Chciałabym być normalnym człowiekiem. Z czasem być może ktoś pokochałby mnie tak sam z siebie. Za mój charakter, styl bycia, uśmiech. A ja? Mam swojego mate, w którym prędzej czy później się zakocham bez względu na to jaki on jest.

Wiem, że nawet jeśli stąd ucieknę, to oboje będziemy cierpieć. Oboje będziemy czuć to samo, o ile on w ogóle ma serce.

Ucieknę, ale nie po to by się od niego oddalić. Po to by być z rodziną. Oni są dla mnie najważniejsi.

- Olivia, wpuść mnie! - krzyknął zza drzwi mój zdenerwowany mate.

- Zostaw mnie w spokoju. - powiedziałam cicho.

- Dlaczego tak źle jesteś nastawiona na tą więź? Co ja ci zrobiłem?! - walną w drzwi, a ja aż podskoczyłam. Szybko wstałam i otrzepałam ubrania. Oparłam ręce o zlew i spuściłam głowę w dół.

- Gdybyś mnie nie uprowadził, nie byłabym tak zła. Nie. Chcę. Cię. Znać. - warknęłam.

- Wiem, że zrobiłem źle, ale musiałem mieć ciebie blisko siebie. - powiedział, a po chwili usłyszałam dźwięk zatrzaskujących się drzwi. Wyszedł. Zostawił mnie. Może to i dobrze.

Jedna samotna łza spłynęła po moim policzku. Szybko ją starłam i głęboko westchnęłam.

Uspokój się Olivia. Już niedługo wrócisz do domu. Już niedługo...

Czekam na to, że niedługo się w nim zakocham jak na skazanie. Moja ucieczka być może to spowolni.

Mam nadzieję

Po paru minutach powoli wyszłam z pokoju cicho zamykając za sobą drzwi. Spojrzałam na zegar. 21:24. Nie wierzę, że aż tyle siedziałam w tej łazience.

Nie mam co robić, nudzi mi się. Nie ma tu nawet żadnej gry planszowej, kart. Czegokolwiek czym mogłabym się zająć. Na półce stoją książki, ale nie jestem pewna co do tego by sięgnąć po którąś z nich...

Wolę się nudzić.

Ułożyłam się wygodnie na łóżku i myślałam o tym wszystkim.

Co się ze mną w ogóle dzieje? Raz jestem na niego cholernie zła, a raz w niego zapatrzona. Mam ochotę mu to wybaczyć, ale z drugiej strony go nienawidzę.

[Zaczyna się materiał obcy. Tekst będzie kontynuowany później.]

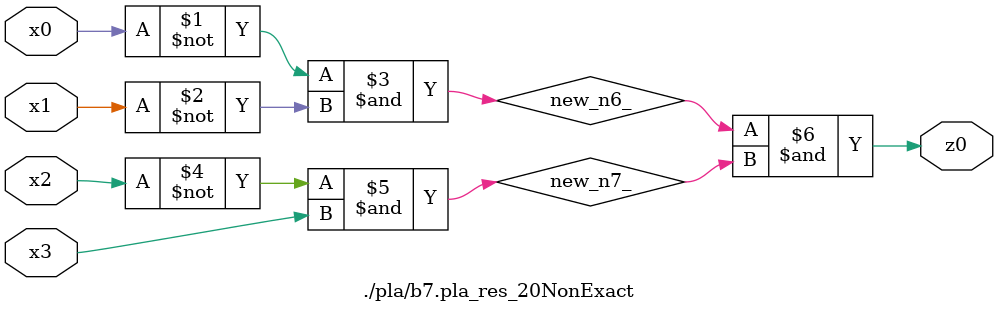
<source format=v>

module \./pla/b7.pla_res_20NonExact  ( 
    x0, x1, x2, x3,
    z0  );
  input  x0, x1, x2, x3;
  output z0;
  wire new_n6_, new_n7_;
  assign new_n6_ = ~x0 & ~x1;
  assign new_n7_ = ~x2 & x3;
  assign z0 = new_n6_ & new_n7_;
endmodule



</source>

Mogłabym 'udawać', że dałam mu tą 'drugą szansę' i wtedy być może łatwiej byłoby mi uciec z tego przeklętego miejsca. Po paru dniach uciekłabym, ale co jeśli w tym czasie rozpocznie się ten 'proces' zakochiwania się?

Ja już nie wiem co mam robić.

***

- Olivia! - krzyknęła zapłakana mama, kiedy wyprowadzali ją z domu.

- Mamo! - z mojego gardła wydobył się niesamowity wisk, a tuż po nim szloch.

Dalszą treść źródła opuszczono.